Me miraba incrédula, y podía leer la desdicha en sus ojos, era incluso capaz palpar la profunda tristeza que emanaba de su mismísima alma. Pero yo no sentía nada... Y me preguntaba si eso era lo correcto, si era lo que ella esperaba de mí.

Decía saber quién era. Últimamente muchos lo hacían. Todos sabían quién era menos yo. Se comportaban como si hubiera muerto aunque siguiera de alguna manera allí.
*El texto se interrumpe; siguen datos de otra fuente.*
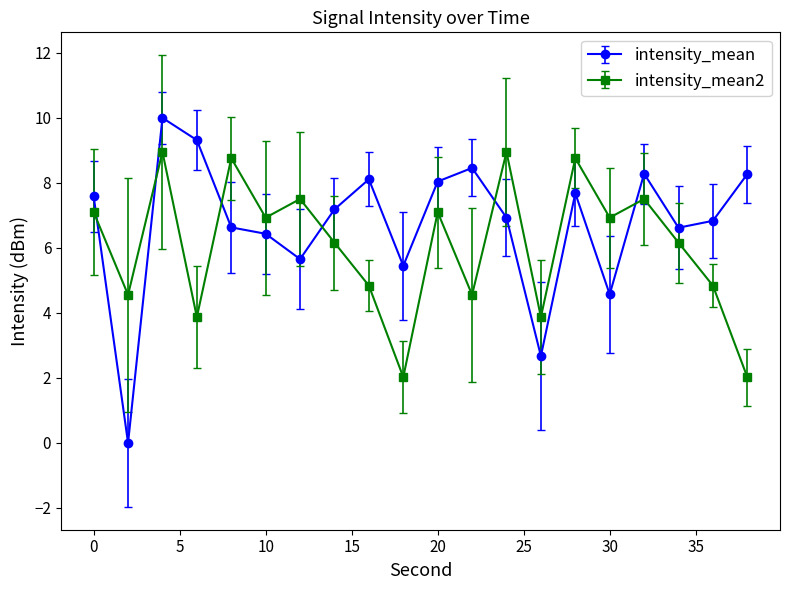

Which series ends up on top after the final intersection of intensity_mean and intensity_mean2?

intensity_mean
Aseguraban que me conocían, pero sus actos revelaban lo contrario. Y ella... lloraba lágrimas de sangre a mi lado. 

La extrañeza comenzó a aterrarme. No sabía cuántas cosas importantes había olvidado. Y no sabía si podía fiarme de lo que supuestamente otros sabían sobre mí. Pero en lo más profundo sentía que haberla olvidado era imperdonable. 

Me contagié de su angustia, y por vez primera me sentí vulnerable. Un impulso me llevó a estrecharla entre mis brazos. Su piel estaba fría, igual que la mia. Sólo sus sollozos me hacían saber que padecía y sentía, y que no estaba muerta de verdad. Y a los suyos pronto se unieron los mios.